(Stored data entries)
▬▬▬

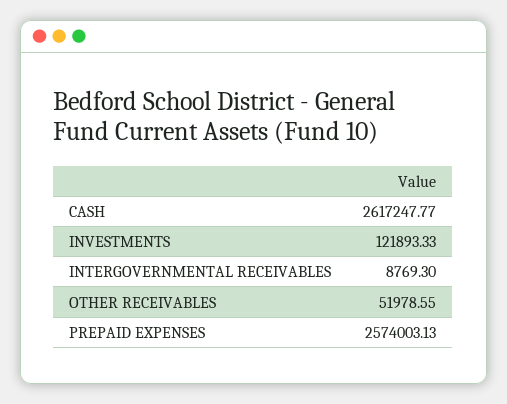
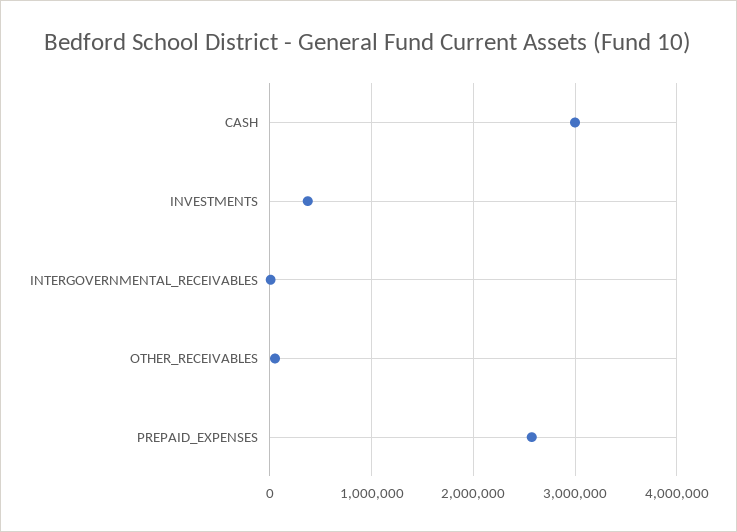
  {
-   "CASH": 2617247.77,
+   "CASH": 3000000,
-   "INVESTMENTS": 121893.33,
+   "INVESTMENTS": 400000,
    "INTERGOVERNMENTAL RECEIVABLES": 8769.3,
    "OTHER RECEIVABLES": 51978.55,
    "PREPAID EXPENSES": 2574003.13
  }

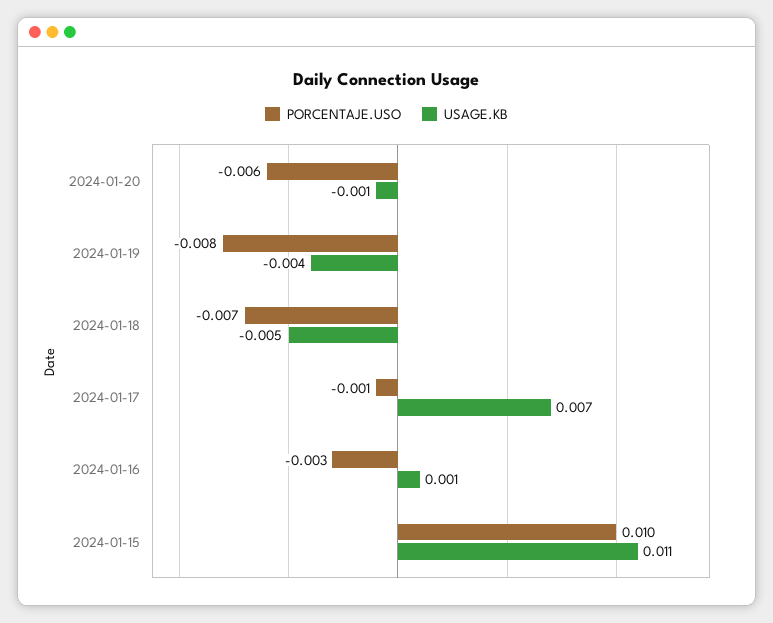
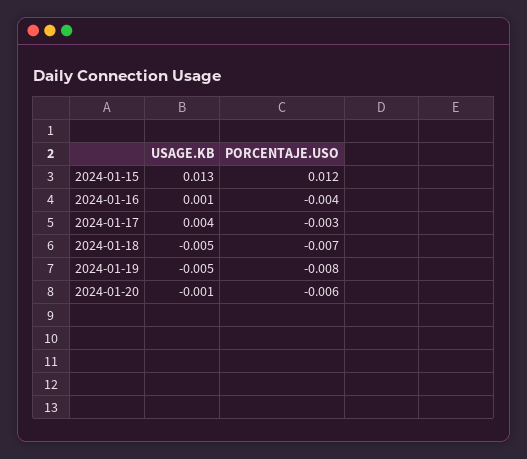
  {
    "PORCENTAJE.USO": {
      "2024-01-20": -0.006,
      "2024-01-19": -0.008,
      "2024-01-18": -0.007,
-     "2024-01-17": -0.001,
+     "2024-01-17": -0.003,
-     "2024-01-16": -0.003,
+     "2024-01-16": -0.004,
-     "2024-01-15": 0.01
+     "2024-01-15": 0.012
    },
    "USAGE.KB": {
      "2024-01-20": -0.001,
-     "2024-01-19": -0.004,
+     "2024-01-19": -0.005,
      "2024-01-18": -0.005,
-     "2024-01-17": 0.007,
+     "2024-01-17": 0.004,
      "2024-01-16": 0.001,
-     "2024-01-15": 0.011
+     "2024-01-15": 0.013
    }
  }

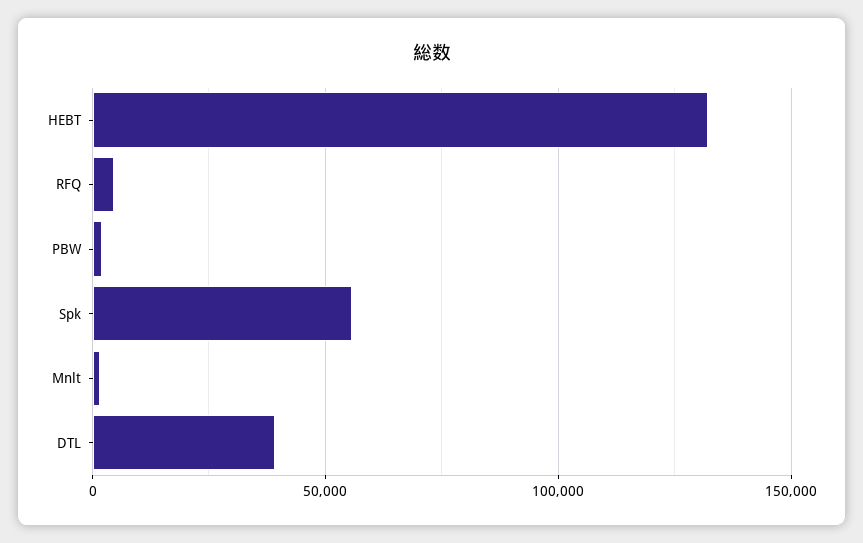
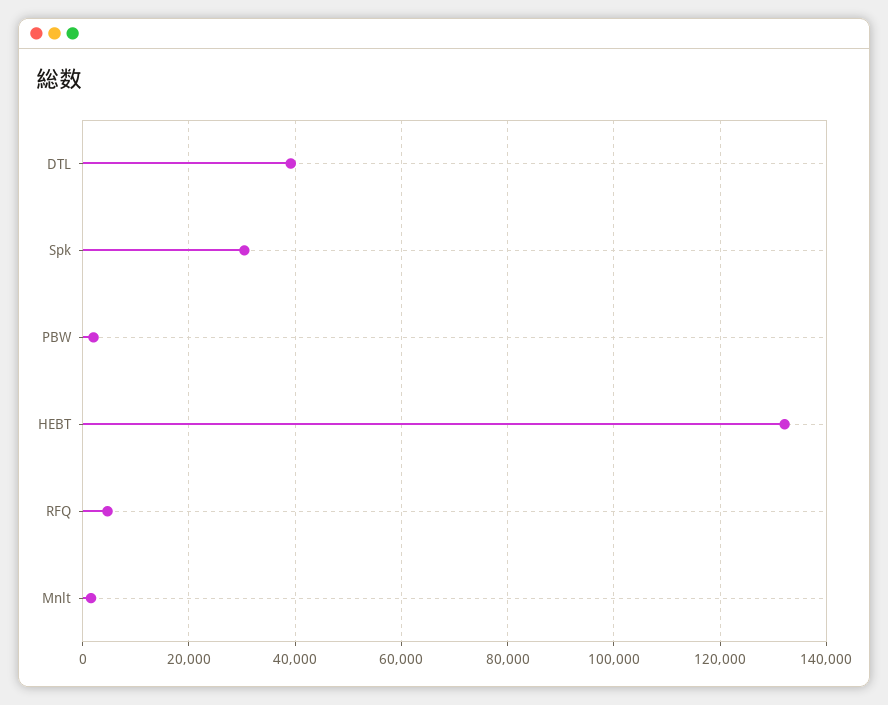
  {
    "HEBT": 132000,
    "RFQ": 4000,
    "PBW": 2000,
-   "Spk": 55000,
+   "Spk": 30000,
    "Mnlt": 2000,
    "DTL": 40000
  }

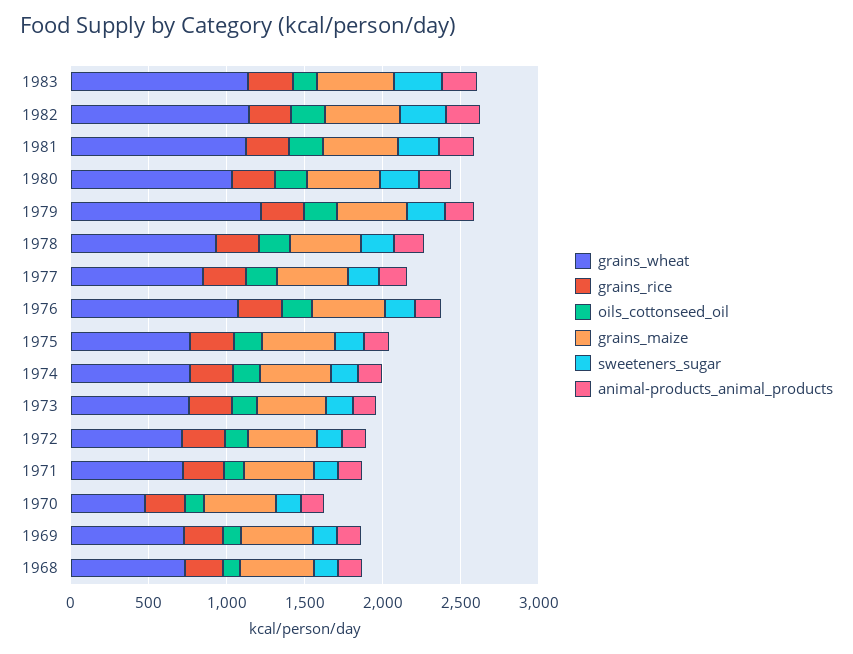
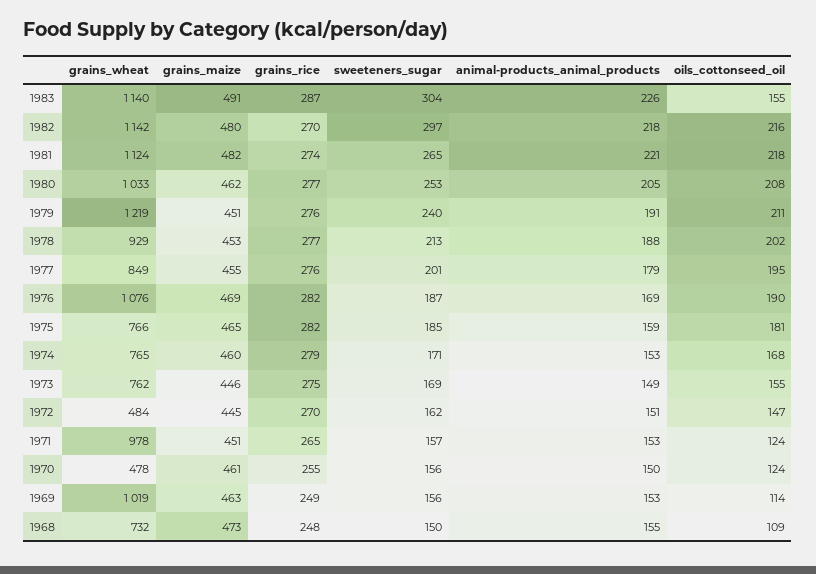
  {
    "grains_wheat": {
      "1983": 1140,
      "1982": 1142,
      "1981": 1124,
      "1980": 1033,
      "1979": 1219,
      "1978": 929,
      "1977": 849,
      "1976": 1076,
      "1975": 766,
      "1974": 765,
      "1973": 762,
-     "1972": 700,
+     "1972": 484,
-     "1971": 700,
+     "1971": 978,
      "1970": 478,
-     "1969": 700,
+     "1969": 1019,
      "1968": 732
    },
    "grains_rice": {
      "1983": 287,
      "1982": 270,
      "1981": 274,
      "1980": 277,
      "1979": 276,
      "1978": 277,
      "1977": 276,
      "1976": 282,
      "1975": 282,
      "1974": 279,
      "1973": 275,
      "1972": 270,
      "1971": 265,
      "1970": 255,
      "1969": 249,
      "1968": 248
    },
    "oils_cottonseed_oil": {
      "1983": 155,
      "1982": 216,
      "1981": 218,
      "1980": 208,
      "1979": 211,
      "1978": 202,
      "1977": 195,
      "1976": 190,
      "1975": 181,
      "1974": 168,
      "1973": 155,
      "1972": 147,
      "1971": 124,
      "1970": 124,
      "1969": 114,
      "1968": 109
    },
    "grains_maize": {
      "1983": 491,
      "1982": 480,
      "1981": 482,
      "1980": 462,
      "1979": 451,
      "1978": 453,
      "1977": 455,
      "1976": 469,
      "1975": 465,
      "1974": 460,
      "1973": 446,
      "1972": 445,
      "1971": 451,
      "1970": 461,
      "1969": 463,
      "1968": 473
    },
    "sweeteners_sugar": {
      "1983": 304,
      "1982": 297,
      "1981": 265,
      "1980": 253,
      "1979": 240,
      "1978": 213,
      "1977": 201,
      "1976": 187,
      "1975": 185,
      "1974": 171,
      "1973": 169,
      "1972": 162,
      "1971": 157,
      "1970": 156,
      "1969": 156,
      "1968": 150
    },
    "animal-products_animal_products": {
      "1983": 226,
      "1982": 218,
      "1981": 221,
      "1980": 205,
      "1979": 191,
      "1978": 188,
      "1977": 179,
      "1976": 169,
      "1975": 159,
      "1974": 153,
      "1973": 149,
      "1972": 151,
      "1971": 153,
      "1970": 150,
      "1969": 153,
      "1968": 155
    }
  }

▬▬▬

Repeat the data in full, exactly as it stands, but drop every picture.

  {
-   "CASH": 2617247.77,
+   "CASH": 3000000,
-   "INVESTMENTS": 121893.33,
+   "INVESTMENTS": 400000,
    "INTERGOVERNMENTAL RECEIVABLES": 8769.3,
    "OTHER RECEIVABLES": 51978.55,
    "PREPAID EXPENSES": 2574003.13
  }

  {
    "PORCENTAJE.USO": {
      "2024-01-20": -0.006,
      "2024-01-19": -0.008,
      "2024-01-18": -0.007,
-     "2024-01-17": -0.001,
+     "2024-01-17": -0.003,
-     "2024-01-16": -0.003,
+     "2024-01-16": -0.004,
-     "2024-01-15": 0.01
+     "2024-01-15": 0.012
    },
    "USAGE.KB": {
      "2024-01-20": -0.001,
-     "2024-01-19": -0.004,
+     "2024-01-19": -0.005,
      "2024-01-18": -0.005,
-     "2024-01-17": 0.007,
+     "2024-01-17": 0.004,
      "2024-01-16": 0.001,
-     "2024-01-15": 0.011
+     "2024-01-15": 0.013
    }
  }

  {
    "HEBT": 132000,
    "RFQ": 4000,
    "PBW": 2000,
-   "Spk": 55000,
+   "Spk": 30000,
    "Mnlt": 2000,
    "DTL": 40000
  }

  {
    "grains_wheat": {
      "1983": 1140,
      "1982": 1142,
      "1981": 1124,
      "1980": 1033,
      "1979": 1219,
      "1978": 929,
      "1977": 849,
      "1976": 1076,
      "1975": 766,
      "1974": 765,
      "1973": 762,
-     "1972": 700,
+     "1972": 484,
-     "1971": 700,
+     "1971": 978,
      "1970": 478,
-     "1969": 700,
+     "1969": 1019,
      "1968": 732
    },
    "grains_rice": {
      "1983": 287,
      "1982": 270,
      "1981": 274,
      "1980": 277,
      "1979": 276,
      "1978": 277,
      "1977": 276,
      "1976": 282,
      "1975": 282,
      "1974": 279,
      "1973": 275,
      "1972": 270,
      "1971": 265,
      "1970": 255,
      "1969": 249,
      "1968": 248
    },
    "oils_cottonseed_oil": {
      "1983": 155,
      "1982": 216,
      "1981": 218,
      "1980": 208,
      "1979": 211,
      "1978": 202,
      "1977": 195,
      "1976": 190,
      "1975": 181,
      "1974": 168,
      "1973": 155,
      "1972": 147,
      "1971": 124,
      "1970": 124,
      "1969": 114,
      "1968": 109
    },
    "grains_maize": {
      "1983": 491,
      "1982": 480,
      "1981": 482,
      "1980": 462,
      "1979": 451,
      "1978": 453,
      "1977": 455,
      "1976": 469,
      "1975": 465,
      "1974": 460,
      "1973": 446,
      "1972": 445,
      "1971": 451,
      "1970": 461,
      "1969": 463,
      "1968": 473
    },
    "sweeteners_sugar": {
      "1983": 304,
      "1982": 297,
      "1981": 265,
      "1980": 253,
      "1979": 240,
      "1978": 213,
      "1977": 201,
      "1976": 187,
      "1975": 185,
      "1974": 171,
      "1973": 169,
      "1972": 162,
      "1971": 157,
      "1970": 156,
      "1969": 156,
      "1968": 150
    },
    "animal-products_animal_products": {
      "1983": 226,
      "1982": 218,
      "1981": 221,
      "1980": 205,
      "1979": 191,
      "1978": 188,
      "1977": 179,
      "1976": 169,
      "1975": 159,
      "1974": 153,
      "1973": 149,
      "1972": 151,
      "1971": 153,
      "1970": 150,
      "1969": 153,
      "1968": 155
    }
  }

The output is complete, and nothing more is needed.